■ THE TASK
Pick up the passage on classifying audio clips as commercials or news and continue it from its final sentence.
*** PAGE ***
As noted, once these frame-level properties are measured for each of the frames within a clip these frame level properties are used to calculate the clip level features of that particular clip. The fourteen clip level features calculated from these frame level properties are as follows: 1) Non-Silence Ratio (NSR) which is the ratio of silent frames over the number of frames in the entire clip; 2) Standard Deviation of Zero Crossing Rate (ZSTD) which is the standard deviation for the zero crossing rate across all of the frames in the clip; 3) Volume Standard Deviation (VSTD) which is the standard deviation for the volume levels across all of the frames in the clip; 4) Volume Dynamic Range (VDR) which is the absolute difference between the minimum volume and the maximum volume of all of the frames in the clip normalized by the maximum volume in the clip; 5) Volume Undulation (VU) which is the accumulated summation of the difference of adjacent peaks and valleys of the volume contour; 6) 4 Hz Modulation Energy (4ME) which is the frequency component around 4 Hz of the volume contour; 7) Smooth Pitch Ratio (SPR) which is the ratio of frames that have a pitch period varying less than 0.68 ms from the previous frames in the clip; 8) Non-Pitch Ratio (NPR) which is the ratio of the frames wherein no pitch is detected as compared to the entire clip; 9-11) Energy Ratio in Sub-band (ERSB) which is the energy weighted mean of the energy ratio sub-band for each frame in the range of 0-4400 Hz—it can also be calculated for three sub-bands in which the sub-bands are the 0-630 Hz range, the 630-1720 Hz range, and the 1720-4400 Hz range; 12) Pitch Standard Deviation (PSD) which is the standard deviation of the pitch for all of the frames within the clip; 13) Frequency Centroid (FC) which is the centroid of the frequency ranges for each of the frames within the clip; and, 14) Bandwidth (BW) which is the differences between the highest and lowest frequencies in the clip.

Continuing to refer to FIG. 3, at step 370, these clip level features are analyzed using one of three algorithms. Two of these algorithms, the Simple Hard Threshold Classifier (SHTC) algorithm and the Fuzzy Threshold Classifier (FTC) algorithm are linear approximation algorithms, meaning that they do not contain exponential variables, while the third, a Gaussian Mixture Model (GMM), is not a linear approximation algorithm. The two linear approximation algorithms (SHTC and FTC) utilize the first nine clip level features (NSR, VSTD, ZSTD, VDR, VU, 4ME, SPR, NPR, & ERSB [0-4400 Hz]) in their analysis while the Gaussian Mixture Model (GMM) uses all fourteen clip level features in its analysis. Then, utilizing at least one of these algorithms, the clip is classified at step 380 as either a commercial clip or a news clip based upon the results of the analysis from one of these algorithms.
*** SOURCE MATERIAL ***
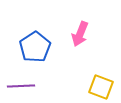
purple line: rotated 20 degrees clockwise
***
■ ANSWER TO THE EXERCISE
The simple hard threshold classifier discussed above is a linear approximation algorithm that functions by setting threshold values for each of the nine clip level features and, then, comparing these values with the same nine clip level features of a clip that is to be classified. When each of the nine clip level features of a clip being classified individually satisfies every one of the nine threshold values, the clip is categorized as a commercial. Conversely, if one or more of the nine threshold values do not meet or exceed the individual threshold value set in the simple hard threshold classifier, the entire clip is classified as a news segment. For two of the features, (NSR and NUR) the threshold is satisfied by an unclassified clip feature value that is larger than the threshold value and for the other seven features (VSTD, ZSTD, VDR, VU, 4ME, SMR, ERSB) the threshold will be considered satisfied by an unclassified clip feature value that is smaller than the threshold value.

FIG. 4 is a flow chart of the steps taken by a simple hard threshold classifier algorithm in accordance with a second alternative embodiment of the present invention. In this embodiment the simple hard threshold algorithm is first calibrated and then utilized to classify a clip as a news clip or as a commercial clip. At step 400, an audio portion of a news program, previously sampled and broken down into clips, is provided. Then, at step 410, as part of the required calibration of the simple hard threshold classifier algorithm, twenty minutes of news segments and fifteen minutes of commercial segments are manually partitioned and identified. Next, at step 420, clip features one through nine (NSR, VSTD, ZSTD, VDR, VU, 4ME, SPR, NPR, & ERSB [0-4400 Hz]) are calculated for each of the manually separated clips. These clip level features are calculated using the process described above wherein the frame level properties are first determined and then the clip level features are calculated from these frame level properties. Then, at step 430, the centroid value for each clip level feature, of both the news clips and the commercial clips, is calculated. This calculation results in eighteen clip level feature values being generated, nine for the news clips and nine for the commercial clips. An example of the resultant values is presented in a table shown at step 440. Then, at step 450, a threshold number is chosen for each individual clip level feature through the empirical evaluation of the two centroid values established for each feature.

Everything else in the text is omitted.